Within the 1600, Stark-Chessa fell additional behind the pack with every lap. She positioned eleventh, ending in 5 minutes, 49.88 seconds. After crossing the end line, she fell in exhaustion, received up, and doubled over on the facet of the observe. One in all her opponents helped her up and provided a pat on the again.
“There are such a lot of runners locally who’re so supportive,” Stark-Chessa mentioned. “It has been this large outcry of help. And it is only a actually great group that I do not need to depart.”
It is not clear what the coverage will likely be in Maine when Stark-Chessa returns for her senior season within the fall. She would not know if she’ll race once more.

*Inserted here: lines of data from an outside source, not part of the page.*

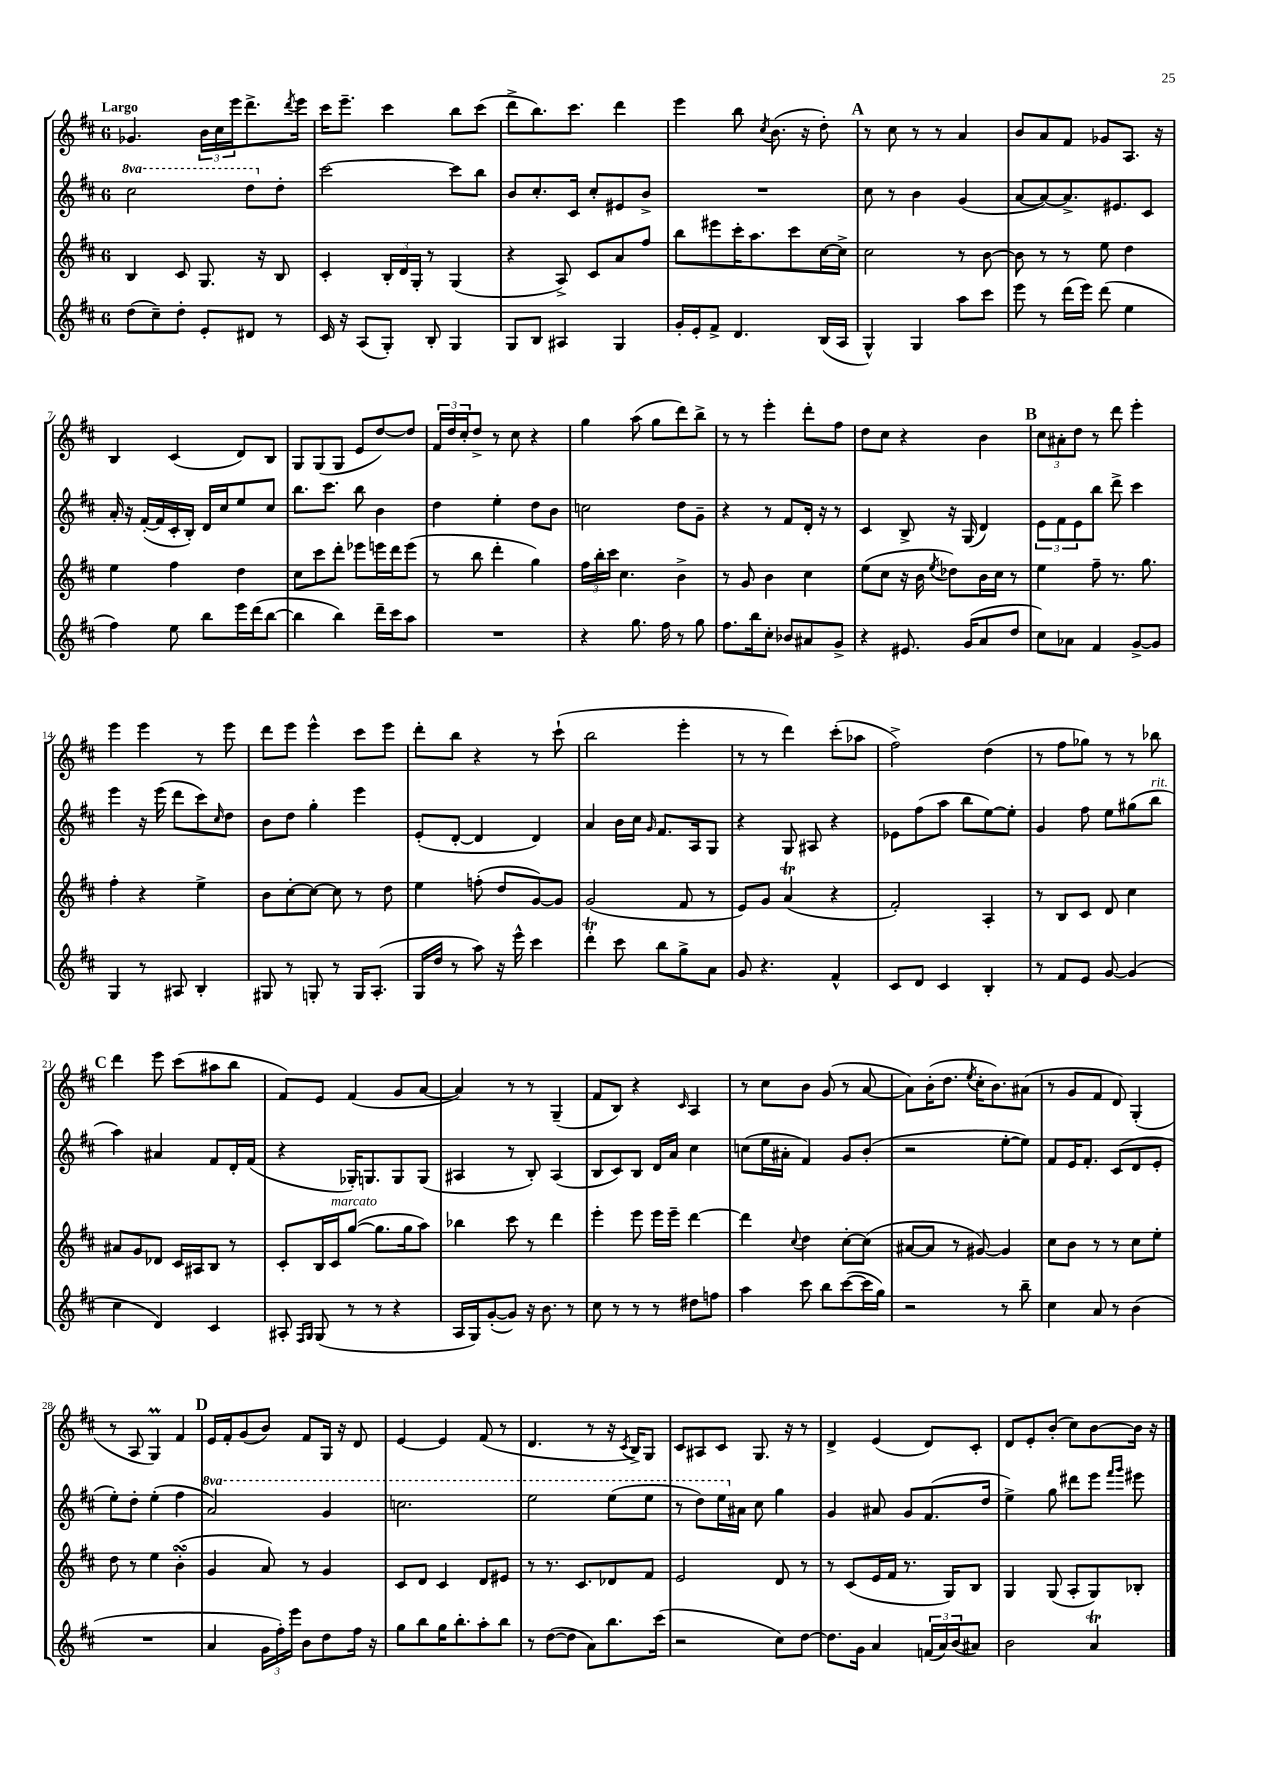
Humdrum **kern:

**kern	**kern	**kern	**kern
*staff4	*staff3	*staff2	*staff1
*clefG2	*clefG2	*clefG2	*clefG2
*k[f#c#]	*k[f#c#]	*k[f#c#]	*k[f#c#]
*M6/8	*M6/8	*M6/8	*M6/8
(8dd	4B	2ccc#	4.g-
8cc#~)	.	.	.
8dd'	8c#	.	.
8e'	8.G	.	24b
.	.	.	24cc#
.	.	.	24eee
8d#	.	8ddd	8.ddd^
.	16r	.	.
8r	8B	8dd'	.
.	.	.	8qddd
.	.	.	16eee
=	=	=	=
16c#	4c#'	[2ccc#	16ccc#
16r	.	.	8.eee~
(8A	.	.	.
8G')	24B'	.	4ccc#
.	24d	.	.
.	24G'	.	.
8B'	8r	.	.
4G	(4G	8ccc#]	8bb
.	.	8bb	(8ccc#
=	=	=	=
8G	4r	8b	8ddd^
8B	.	8.cc#'	8.bb)
4A#	8A^)	.	.
.	.	16c#	8.ccc#
.	8c#	8cc#'	.
4G	8a	8e#	4ddd
.	8ff#	8b^	.
=	=	=	=
16g'	8bb	2.r	4eee
16e'	.	.	.
8f#^	8eee#	.	.
4.d	16ccc#'	.	8bb
.	8.aa	.	.
.	.	.	8qcc#
.	.	.	(8.b
.	8ccc#	.	.
.	.	.	16r
(16B	[16cc#	.	8dd')
16A	16cc#^]	.	.
=	=	=	=
4G^^)	2cc#	8cc#	8r
.	.	8r	8cc#
4G	.	4b	8r
.	.	.	8r
8aa	8r	(4g	4a
8ccc#	[8b	.	.
=	=	=	=
8eee	8b]	[8a	8b
8r	8r	8a_)	8a
(16ddd	8r	8.a^]	8f#
16eee)	.	.	.
(8ddd	8ee	.	8g-
.	.	8.e#	.
4ee	4dd	.	8.A
.	.	8c#	.
.	.	.	16r
=	=	=	=
4ff#)	4ee	16a'	4B
.	.	16r	.
.	.	([16f#'	.
.	.	16f#]	.
8ee	4ff#	16c#'	(4c#
.	.	16B')	.
8bb	.	16d	.
.	.	16cc#	.
16eee	4dd	8ee	8d)
(16ddd	.	.	.
[8bb	.	8cc#	8B
=	=	=	=
4bb]	8cc#	8.bb	8G
.	8ccc#	.	(8G
.	.	8.ccc#	.
4bb)	8ddd'	.	8G
.	8eee-	8bb	8e
16ddd~	16eee	4b	[8dd)
16ccc#	16ddd	.	.
8aa	(8eee	.	8dd]
=	=	=	=
2.r	8r	4dd	24f#
.	.	.	24dd
.	.	.	24cc#'
.	8bb	.	8dd^
.	4ddd'	4ee'	8r
.	.	.	8cc#
.	4gg)	8dd	4r
.	.	8b	.
=	=	=	=
4r	24ff#	2cc	4gg
.	24bb'	.	.
.	24ccc#	.	.
.	4.cc#	.	.
8.gg	.	.	(8aa
.	.	.	8gg
16ff#	.	.	.
8r	4b^	8dd	8ddd)
8gg	.	8g~	8bb^
=	=	=	=
8.ff#	8r	4r	8r
.	8g	.	8r
16bb	.	.	.
8cc#'	4b	8r	4eee'
8b-	.	8f#	.
8a#	4cc#	16d'	8ddd'
.	.	16r	.
8g^	.	8r	8ff#
=	=	=	=
4r	(8ee	4c#	8dd
.	8cc#	.	8cc#
8.e#	16r	8B^	4r
.	16b	.	.
.	8qee	.	.
.	8dd-)	16r	.
(16g	.	(16G	.
8a	16b	4d)	4b
.	16cc#	.	.
8dd	8r	.	.
=	=	=	=
8cc#)	4ee	12e	12cc#
.	.	12f#	12a#'
8a-	.	.	.
.	.	12e	12dd
4f#	8ff#~	8bb	8r
.	8.r	8ddd^	8ddd
[8g^	.	4ccc#	4eee'
.	8.gg	.	.
8g]	.	.	.
=	=	=	=
4G	4ff#'	4eee	4eee
8r	4r	16r	4eee
.	.	(16eee	.
8A#	.	8ddd	.
4B'	4ee^	8ccc#)	8r
.	.	16qqcc#	.
.	.	8dd	8eee
=	=	=	=
8G#	8b	8b	8ddd
8r	[8cc#'	8dd	8eee
8G'	8cc#_	4gg'	4eee^^
8r	8cc#]	.	.
16G	8r	4eee	8ccc#
(8.A'	.	.	.
.	8dd	.	8eee
=	=	=	=
16G	4ee	(8e'	8ddd'
16dd	.	.	.
8r	.	[8d'	8bb
8aa)	(8ff'	4d]	4r
16r	8dd	.	.
16eee^^	.	.	.
4ccc#	[8g)	4d)	8r
.	8g]	.	(8ccc#`
=	=	=	=
4ddd'	(2g	4a	2bb
8ccc#	.	16b	.
.	.	16cc#	.
.	.	16qqg	.
8bb	.	8.f#	.
8gg^	8f#	.	4eee'
.	.	16A	.
8a	8r	8G	.
=	=	=	=
8g	8e)	4r	8r
4.r	8g	.	8r
.	(4a	8G	4ddd)
.	.	8A#	.
4f#^^	4r	4r	(8ccc#'
.	.	.	8aa-
=	=	=	=
8c#	2f#')	8e-	2ff#^)
8d	.	(8ff#	.
4c#	.	8aa	.
.	.	8bb	.
4B'	4A'	[8ee)	(4dd
.	.	8ee']	.
=	=	=	=
8r	8r	4g	8r
8f#	8B	.	8ff#
8e	8c#	8ff#	8gg-)
[8g	8d	8ee	8r
(4g]	4cc#	(8gg#	8r
.	.	8bb	8bb-
=	=	=	=
4cc#	8a#	4aa)	4ddd
.	8g	.	.
4d)	8d-	4a#	8eee
.	16c#	.	(8ccc#
.	16A#	.	.
4c#	8B	8f#	8aa#
.	8r	16d'	8bb
.	.	(16f#	.
=	=	=	=
8A#'	8c#'	4r	8f#)
16qqF#	.	.	.
16qqG	.	.	.
(8G	16B	.	8e
.	16c#	.	.
8r	([8gg	16G-')	(4f#
.	.	8.G	.
8r	8.gg]	.	.
4r	.	8G	8g
.	16gg	.	.
.	8aa)	(8G	[8a
=	=	=	=
16A	4bb-	4A#	4a])
16G)	.	.	.
([8g'	.	.	.
8g])	8ccc#	8r	8r
16r	8r	8B')	8r
8.b	.	.	.
.	4ddd	(4A#	(4G~
8r	.	.	.
=	=	=	=
8cc#	4eee'	8B	8f#
8r	.	8c#)	8B)
8r	8eee	8B	4r
8r	16eee	16d	.
.	16eee~	16a	.
.	.	.	16qqc#
8dd#	[4ddd	4cc#	4A
8ff	.	.	.
=	=	=	=
4aa	4ddd]	(8cc	8r
.	.	16ee	8cc#
.	.	16a#'	.
.	8qqcc#	.	.
8ccc#	4dd	4f#)	8b
8bb	.	.	(8g
([8ccc#	[8cc#'	8g	8r
16ccc#]	(8cc#]	(8b'	[8a
16gg)	.	.	.
=	=	=	=
2r	[8a#	2r	8a])
.	8a#]	.	(16b'
.	.	.	8.dd
.	8r	.	.
.	.	.	8qee
.	[8g#)	.	16cc#'
.	.	.	8.b)
8r	4g#]	[8ee'	.
8bb~	.	8ee])	(8a#
=	=	=	=
4cc#	8cc#	8f#	8r
.	8b	16e	8g
.	.	8.f#'	.
8a	8r	.	8f#
8r	8r	(8c#	8d)
(4b	8cc#	8d	(4G'
.	8ee'	8e'	.
=	=	=	=
2.r	8dd	8ee')	8r
.	8r	8dd'	8A
.	4ee	(4ee'	4G)
.	(4b'	4ff#	4f#
=	=	=	=
4a	4g	2aa)	16e
.	.	.	16f#'
.	.	.	(8g
24g	8a)	.	8b)
24ff#')	.	.	.
24eee	.	.	.
8b	8r	.	8f#
8dd	4g	4gg	16G
.	.	.	16r
16ff#	.	.	8d
16r	.	.	.
=	=	=	=
8gg	8c#	2.ccc	[4e
8bb	8d	.	.
16gg	4c#	.	4e]
8.bb'	.	.	.
8aa'	8d	.	(8f#
8bb	8e#	.	8r
=	=	=	=
8r	8r	2eee	4.d
([8dd	8.r	.	.
8dd]	.	.	.
.	8.c#	.	.
8a)	.	.	8r
8.bb	8d-	(8eee	16r
.	.	.	8qc#
.	.	.	16B^)
.	8f#	8eee	8G
(16ccc#	.	.	.
=	=	=	=
2r	2e	8r	8c#
.	.	8ddd)	8A#
.	.	16eee	8c#
.	.	16a#	.
.	.	8cc#	8.G
8cc#)	8d	4gg	.
.	.	.	16r
[8dd	8r	.	8r
=	=	=	=
8.dd]	8r	4g	4d^
.	(8c#	.	.
16g	.	.	.
4a	16e	8a#	(4e
.	16f#	.	.
.	8.r	8g	.
(24f	.	(8.f#	8d)
24a)	.	.	.
.	16G)	.	.
(24b	.	.	.
8a#)	8B	.	8c#'
.	.	16dd	.
=	=	=	=
2b	4G	4ee^)	8d
.	.	.	8e'
.	(8G	8gg	(8b'
.	8A'	8ddd#	8cc#)
4a	8G)	8eee	[8b
.	.	16qqfff#	.
.	.	16qqggg	.
.	8B-'	8eee#	16b]
.	.	.	16r
==	==	==	==
*-	*-	*-	*-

She obtained curiosity from Division III schools final fall, and letters proceed to trickle in right this moment, however after the NCAA modified its coverage to align with the chief order, she figured there was no sense responding.
“Soren mentioned, ‘I assume I am not going to run in faculty,'” her mom, Susan Stark, mentioned. “Being the optimistic, optimistic, resilient individual she is, she’s like, ‘There’s a lot of issues I can do with my life, and that kind of sucks however no matter, we’ll transfer on.'”
Regardless of the pushback and a spotlight, Stark-Chessa hopes the pathway to competitors stays open for her last highschool season.
“I actually hope that I am going to nonetheless be capable to run subsequent yr,” she mentioned.